Impact Assessment and Evaluation (continued)
RPA’s public sector clients (such as the European Commission and UK Government Departments) have established procedures for conducting impact assessment. In broad terms, the impact assessments undertaken by RPA involve the following general steps:
- Clear identification of the main issues and the problems to be addressed, who/what is affected, and what is likely to happen if no action is taken (often called the ‘do nothing’ option)
- Consideration of the potential solutions to the identified issues and problems
- Development of the main policy options and potential delivery mechanisms (for example, legislation, voluntary agreements, taxes or other ‘economic instruments’)

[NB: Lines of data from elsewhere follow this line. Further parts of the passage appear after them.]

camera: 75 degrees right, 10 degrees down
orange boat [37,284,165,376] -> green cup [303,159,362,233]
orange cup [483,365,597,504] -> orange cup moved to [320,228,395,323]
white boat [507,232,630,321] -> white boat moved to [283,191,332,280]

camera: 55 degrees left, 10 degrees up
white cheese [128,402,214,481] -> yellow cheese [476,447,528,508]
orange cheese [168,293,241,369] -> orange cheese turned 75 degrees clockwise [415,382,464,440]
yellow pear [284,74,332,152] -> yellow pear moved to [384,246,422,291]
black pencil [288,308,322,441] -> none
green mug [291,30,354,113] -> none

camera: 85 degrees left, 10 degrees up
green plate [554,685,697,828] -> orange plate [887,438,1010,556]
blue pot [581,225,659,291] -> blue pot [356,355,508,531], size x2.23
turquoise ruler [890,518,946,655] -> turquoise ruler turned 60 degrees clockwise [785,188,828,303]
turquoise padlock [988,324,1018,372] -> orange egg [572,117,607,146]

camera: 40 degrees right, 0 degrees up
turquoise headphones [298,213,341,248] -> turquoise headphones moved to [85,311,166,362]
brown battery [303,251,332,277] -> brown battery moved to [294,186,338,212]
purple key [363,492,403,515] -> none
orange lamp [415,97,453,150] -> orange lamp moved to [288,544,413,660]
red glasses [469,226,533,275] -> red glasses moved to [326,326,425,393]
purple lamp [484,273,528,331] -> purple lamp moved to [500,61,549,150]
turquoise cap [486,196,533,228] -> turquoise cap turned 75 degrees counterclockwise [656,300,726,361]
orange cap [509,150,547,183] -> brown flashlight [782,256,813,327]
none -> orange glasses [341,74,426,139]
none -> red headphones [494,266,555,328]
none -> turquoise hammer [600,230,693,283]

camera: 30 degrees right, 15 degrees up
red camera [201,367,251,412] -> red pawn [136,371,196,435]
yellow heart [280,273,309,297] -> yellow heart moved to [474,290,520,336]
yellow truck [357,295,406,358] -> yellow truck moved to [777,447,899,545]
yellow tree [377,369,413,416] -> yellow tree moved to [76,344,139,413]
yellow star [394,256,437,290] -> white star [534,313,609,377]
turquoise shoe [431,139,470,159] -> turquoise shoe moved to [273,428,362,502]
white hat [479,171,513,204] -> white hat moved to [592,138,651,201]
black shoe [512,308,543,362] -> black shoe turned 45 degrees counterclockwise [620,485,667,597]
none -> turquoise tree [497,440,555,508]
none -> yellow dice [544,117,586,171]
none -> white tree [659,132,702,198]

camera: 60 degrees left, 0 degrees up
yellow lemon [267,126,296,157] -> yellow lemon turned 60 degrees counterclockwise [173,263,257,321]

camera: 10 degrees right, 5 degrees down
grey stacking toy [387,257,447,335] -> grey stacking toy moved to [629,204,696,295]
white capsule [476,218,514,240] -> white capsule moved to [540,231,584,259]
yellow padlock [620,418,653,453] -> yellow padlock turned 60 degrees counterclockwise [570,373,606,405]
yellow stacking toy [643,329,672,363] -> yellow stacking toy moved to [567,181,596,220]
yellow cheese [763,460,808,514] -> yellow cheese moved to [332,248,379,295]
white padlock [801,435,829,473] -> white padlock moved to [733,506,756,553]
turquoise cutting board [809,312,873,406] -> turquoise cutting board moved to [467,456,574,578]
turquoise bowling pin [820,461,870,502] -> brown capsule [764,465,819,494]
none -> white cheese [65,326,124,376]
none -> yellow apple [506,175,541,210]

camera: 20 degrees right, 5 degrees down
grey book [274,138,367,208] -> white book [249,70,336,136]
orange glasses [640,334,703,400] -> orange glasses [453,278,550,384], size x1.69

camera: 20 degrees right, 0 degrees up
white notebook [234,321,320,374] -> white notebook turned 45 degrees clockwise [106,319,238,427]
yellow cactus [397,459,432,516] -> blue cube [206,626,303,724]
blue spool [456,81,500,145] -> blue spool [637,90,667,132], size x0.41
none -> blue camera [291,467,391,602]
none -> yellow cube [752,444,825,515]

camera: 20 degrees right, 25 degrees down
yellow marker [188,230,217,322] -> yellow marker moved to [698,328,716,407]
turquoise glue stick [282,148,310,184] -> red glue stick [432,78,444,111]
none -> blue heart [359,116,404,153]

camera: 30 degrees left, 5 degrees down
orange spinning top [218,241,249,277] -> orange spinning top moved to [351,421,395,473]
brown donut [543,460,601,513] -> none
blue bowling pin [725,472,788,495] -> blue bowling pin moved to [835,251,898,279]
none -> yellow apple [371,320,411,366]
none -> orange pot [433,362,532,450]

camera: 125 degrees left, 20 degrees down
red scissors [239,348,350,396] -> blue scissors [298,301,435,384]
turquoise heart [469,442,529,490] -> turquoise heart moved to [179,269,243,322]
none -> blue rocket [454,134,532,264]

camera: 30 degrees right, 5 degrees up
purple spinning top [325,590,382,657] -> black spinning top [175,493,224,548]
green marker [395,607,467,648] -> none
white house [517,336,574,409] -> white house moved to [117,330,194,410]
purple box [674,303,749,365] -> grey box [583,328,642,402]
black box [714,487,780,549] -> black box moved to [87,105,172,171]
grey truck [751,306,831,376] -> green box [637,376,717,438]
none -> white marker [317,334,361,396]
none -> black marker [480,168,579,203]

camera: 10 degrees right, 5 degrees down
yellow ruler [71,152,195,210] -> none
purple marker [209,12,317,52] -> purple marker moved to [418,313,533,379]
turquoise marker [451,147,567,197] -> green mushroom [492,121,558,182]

- Analysis of the economic, social, health and environmental impacts of each option
- Comparison of the costs and benefits of the different options to identify a preferred option where possible or appropriate
- Identification of key progress indicators for the most important objectives and a monitoring structure to allow the effectiveness of the selected option to be evaluated
Public and governmental organisations in particular are accountable for their actions and must justify their interventions. As such, once a legislative (or policy) change has been implemented there is a need to evaluate whether it has been effective. This requires evidence to be presented on the costs and the effectiveness of the intervention. As with impact assessment, this is often undertaken by an independent third party such as RPA.
As well as providing the necessary transparency and accountability, evaluating the success (or otherwise) of a policy or regulation is crucial to learning lessons for the future. It is vital to know what worked well, what did not and consider how alternative approaches might improve the results. The knowledge generated by evaluation plays a critical role in the development and refinement of new and existing legislation and policies.